Top of Material provided
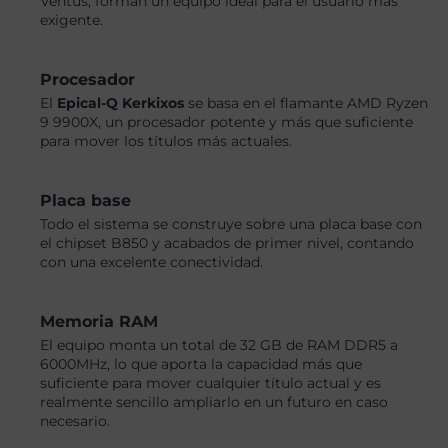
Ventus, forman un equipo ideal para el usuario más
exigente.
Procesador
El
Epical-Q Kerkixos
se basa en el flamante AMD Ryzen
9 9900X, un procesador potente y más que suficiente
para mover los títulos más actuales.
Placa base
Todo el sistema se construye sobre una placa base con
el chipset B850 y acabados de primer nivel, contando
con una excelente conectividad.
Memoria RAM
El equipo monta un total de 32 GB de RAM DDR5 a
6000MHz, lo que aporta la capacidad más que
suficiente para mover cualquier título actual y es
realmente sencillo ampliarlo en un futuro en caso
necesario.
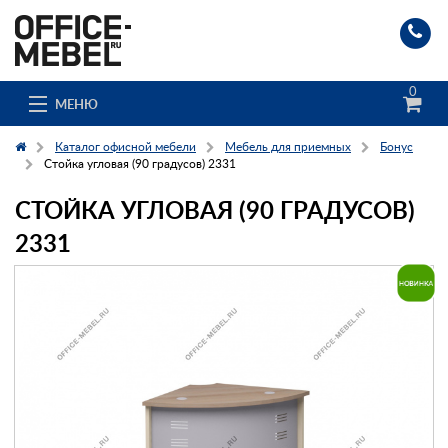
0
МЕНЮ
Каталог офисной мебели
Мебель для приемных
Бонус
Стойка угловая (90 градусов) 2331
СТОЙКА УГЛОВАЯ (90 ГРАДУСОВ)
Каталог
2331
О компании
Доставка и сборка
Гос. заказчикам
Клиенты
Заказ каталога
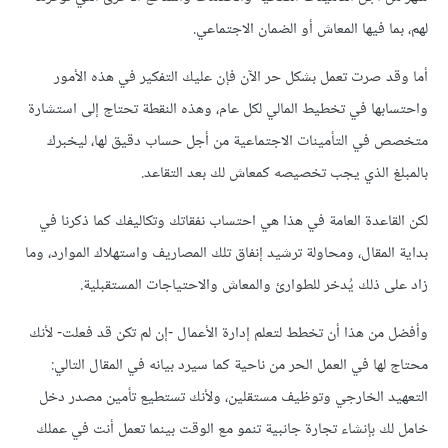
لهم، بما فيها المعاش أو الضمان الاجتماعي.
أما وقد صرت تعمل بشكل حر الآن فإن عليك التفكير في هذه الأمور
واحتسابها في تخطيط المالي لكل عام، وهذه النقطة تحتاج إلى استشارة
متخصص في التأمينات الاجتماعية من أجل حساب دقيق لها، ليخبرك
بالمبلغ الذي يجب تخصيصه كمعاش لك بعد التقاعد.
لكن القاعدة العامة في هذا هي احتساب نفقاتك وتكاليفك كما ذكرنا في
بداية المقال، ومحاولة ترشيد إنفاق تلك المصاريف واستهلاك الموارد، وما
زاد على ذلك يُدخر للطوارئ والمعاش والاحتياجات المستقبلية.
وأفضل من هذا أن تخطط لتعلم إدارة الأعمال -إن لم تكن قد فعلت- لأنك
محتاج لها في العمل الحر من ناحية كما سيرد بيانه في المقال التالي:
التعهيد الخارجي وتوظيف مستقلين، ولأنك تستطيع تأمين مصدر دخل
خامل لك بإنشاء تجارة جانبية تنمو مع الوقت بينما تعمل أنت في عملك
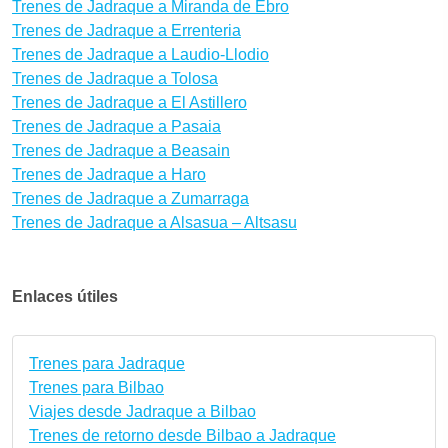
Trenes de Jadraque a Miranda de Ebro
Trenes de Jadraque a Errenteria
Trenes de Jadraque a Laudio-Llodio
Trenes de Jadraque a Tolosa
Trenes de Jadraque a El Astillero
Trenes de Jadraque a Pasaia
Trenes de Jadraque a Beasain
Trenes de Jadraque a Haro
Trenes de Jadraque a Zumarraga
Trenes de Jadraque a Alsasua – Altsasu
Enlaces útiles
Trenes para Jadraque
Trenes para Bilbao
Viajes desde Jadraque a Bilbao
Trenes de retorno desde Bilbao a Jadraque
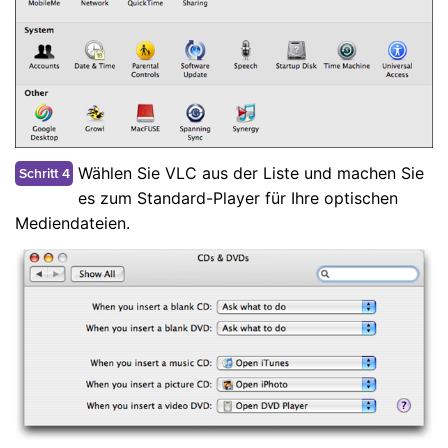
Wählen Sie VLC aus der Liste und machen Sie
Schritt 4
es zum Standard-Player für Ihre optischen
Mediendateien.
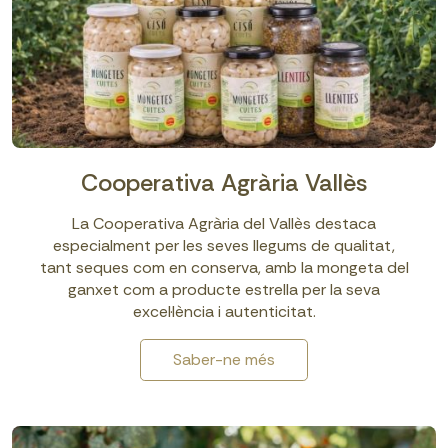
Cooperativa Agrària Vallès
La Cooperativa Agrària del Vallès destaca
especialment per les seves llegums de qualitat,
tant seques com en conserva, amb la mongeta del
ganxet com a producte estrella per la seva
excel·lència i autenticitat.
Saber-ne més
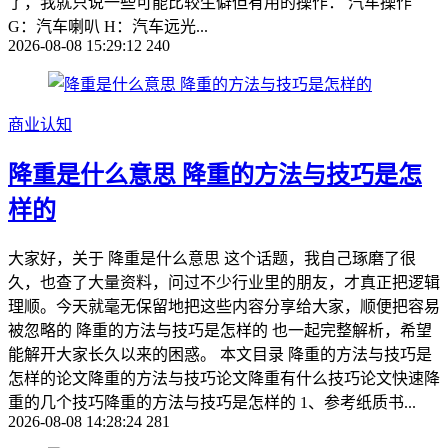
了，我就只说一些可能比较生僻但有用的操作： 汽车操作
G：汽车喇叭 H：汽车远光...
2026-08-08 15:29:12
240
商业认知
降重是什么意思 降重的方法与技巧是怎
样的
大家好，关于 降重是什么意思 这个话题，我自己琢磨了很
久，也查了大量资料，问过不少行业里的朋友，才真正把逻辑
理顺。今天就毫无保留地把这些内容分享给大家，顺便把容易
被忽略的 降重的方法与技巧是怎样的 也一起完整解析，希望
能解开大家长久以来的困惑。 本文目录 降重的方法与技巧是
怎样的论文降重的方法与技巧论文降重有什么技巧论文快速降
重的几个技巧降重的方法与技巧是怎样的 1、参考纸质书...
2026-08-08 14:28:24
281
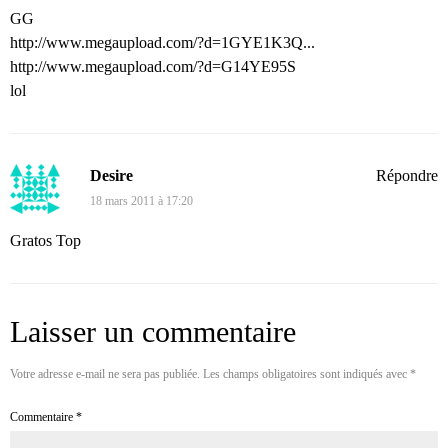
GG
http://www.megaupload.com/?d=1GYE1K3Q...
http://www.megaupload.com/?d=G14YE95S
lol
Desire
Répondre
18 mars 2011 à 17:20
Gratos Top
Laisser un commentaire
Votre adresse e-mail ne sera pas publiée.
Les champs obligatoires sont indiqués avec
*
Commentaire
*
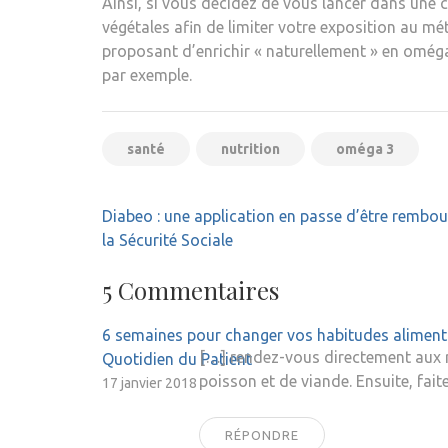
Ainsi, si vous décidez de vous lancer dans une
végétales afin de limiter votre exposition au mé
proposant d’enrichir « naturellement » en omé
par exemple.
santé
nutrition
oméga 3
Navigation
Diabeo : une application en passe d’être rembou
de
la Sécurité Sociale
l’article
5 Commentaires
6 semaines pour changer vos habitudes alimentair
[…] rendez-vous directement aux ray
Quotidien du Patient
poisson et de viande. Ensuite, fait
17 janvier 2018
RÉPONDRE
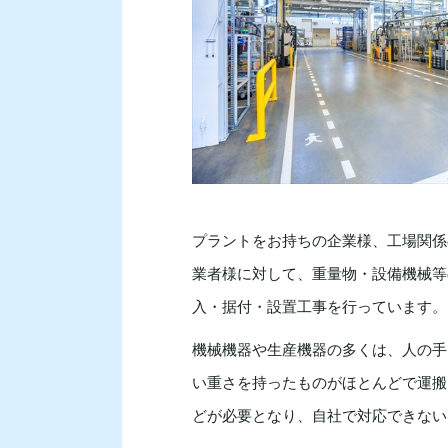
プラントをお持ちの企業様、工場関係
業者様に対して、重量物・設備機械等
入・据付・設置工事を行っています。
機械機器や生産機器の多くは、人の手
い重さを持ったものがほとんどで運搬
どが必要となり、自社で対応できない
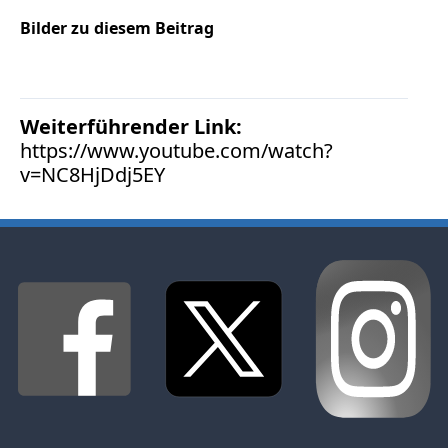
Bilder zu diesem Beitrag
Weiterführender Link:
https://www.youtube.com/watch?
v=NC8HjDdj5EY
Bottom of Material provided
=== Aim of the task ===
Copy out, word for word, the text of every one of the records above, leaving out the pictures.

=== Written answer ===
Ventus, forman un equipo ideal para el usuario más
exigente.
Procesador
El
Epical-Q Kerkixos
se basa en el flamante AMD Ryzen
9 9900X, un procesador potente y más que suficiente
para mover los títulos más actuales.
Placa base
Todo el sistema se construye sobre una placa base con
el chipset B850 y acabados de primer nivel, contando
con una excelente conectividad.
Memoria RAM
El equipo monta un total de 32 GB de RAM DDR5 a
6000MHz, lo que aporta la capacidad más que
suficiente para mover cualquier título actual y es
realmente sencillo ampliarlo en un futuro en caso
necesario.
0
МЕНЮ
Каталог офисной мебели
Мебель для приемных
Бонус
Стойка угловая (90 градусов) 2331
СТОЙКА УГЛОВАЯ (90 ГРАДУСОВ)
Каталог
2331
О компании
Доставка и сборка
Гос. заказчикам
Клиенты
Заказ каталога
لهم، بما فيها المعاش أو الضمان الاجتماعي.
أما وقد صرت تعمل بشكل حر الآن فإن عليك التفكير في هذه الأمور
واحتسابها في تخطيط المالي لكل عام، وهذه النقطة تحتاج إلى استشارة
متخصص في التأمينات الاجتماعية من أجل حساب دقيق لها، ليخبرك
بالمبلغ الذي يجب تخصيصه كمعاش لك بعد التقاعد.
لكن القاعدة العامة في هذا هي احتساب نفقاتك وتكاليفك كما ذكرنا في
بداية المقال، ومحاولة ترشيد إنفاق تلك المصاريف واستهلاك الموارد، وما
زاد على ذلك يُدخر للطوارئ والمعاش والاحتياجات المستقبلية.
وأفضل من هذا أن تخطط لتعلم إدارة الأعمال -إن لم تكن قد فعلت- لأنك
محتاج لها في العمل الحر من ناحية كما سيرد بيانه في المقال التالي:
التعهيد الخارجي وتوظيف مستقلين، ولأنك تستطيع تأمين مصدر دخل
خامل لك بإنشاء تجارة جانبية تنمو مع الوقت بينما تعمل أنت في عملك
Trenes de Jadraque a Miranda de Ebro
Trenes de Jadraque a Errenteria
Trenes de Jadraque a Laudio-Llodio
Trenes de Jadraque a Tolosa
Trenes de Jadraque a El Astillero
Trenes de Jadraque a Pasaia
Trenes de Jadraque a Beasain
Trenes de Jadraque a Haro
Trenes de Jadraque a Zumarraga
Trenes de Jadraque a Alsasua – Altsasu
Enlaces útiles
Trenes para Jadraque
Trenes para Bilbao
Viajes desde Jadraque a Bilbao
Trenes de retorno desde Bilbao a Jadraque
Wählen Sie VLC aus der Liste und machen Sie
Schritt 4
es zum Standard-Player für Ihre optischen
Mediendateien.
Cooperativa Agrària Vallès
La Cooperativa Agrària del Vallès destaca
especialment per les seves llegums de qualitat,
tant seques com en conserva, amb la mongeta del
ganxet com a producte estrella per la seva
excel·lència i autenticitat.
Saber-ne més
了，我就只说一些可能比较生僻但有用的操作： 汽车操作
G：汽车喇叭 H：汽车远光...
2026-08-08 15:29:12
240
商业认知
降重是什么意思 降重的方法与技巧是怎
样的
大家好，关于 降重是什么意思 这个话题，我自己琢磨了很
久，也查了大量资料，问过不少行业里的朋友，才真正把逻辑
理顺。今天就毫无保留地把这些内容分享给大家，顺便把容易
被忽略的 降重的方法与技巧是怎样的 也一起完整解析，希望
能解开大家长久以来的困惑。 本文目录 降重的方法与技巧是
怎样的论文降重的方法与技巧论文降重有什么技巧论文快速降
重的几个技巧降重的方法与技巧是怎样的 1、参考纸质书...
2026-08-08 14:28:24
281
GG
http://www.megaupload.com/?d=1GYE1K3Q...
http://www.megaupload.com/?d=G14YE95S
lol
Desire
Répondre
18 mars 2011 à 17:20
Gratos Top
Laisser un commentaire
Votre adresse e-mail ne sera pas publiée.
Les champs obligatoires sont indiqués avec
*
Commentaire
*
Ainsi, si vous décidez de vous lancer dans une
végétales afin de limiter votre exposition au mé
proposant d’enrichir « naturellement » en omé
par exemple.
santé
nutrition
oméga 3
Navigation
Diabeo : une application en passe d’être rembou
de
la Sécurité Sociale
l’article
5 Commentaires
6 semaines pour changer vos habitudes alimentair
[…] rendez-vous directement aux ray
Quotidien du Patient
poisson et de viande. Ensuite, fait
17 janvier 2018
RÉPONDRE
プラントをお持ちの企業様、工場関係
業者様に対して、重量物・設備機械等
入・据付・設置工事を行っています。
機械機器や生産機器の多くは、人の手
い重さを持ったものがほとんどで運搬
どが必要となり、自社で対応できない
Bilder zu diesem Beitrag
Weiterführender Link:
https://www.youtube.com/watch?
v=NC8HjDdj5EY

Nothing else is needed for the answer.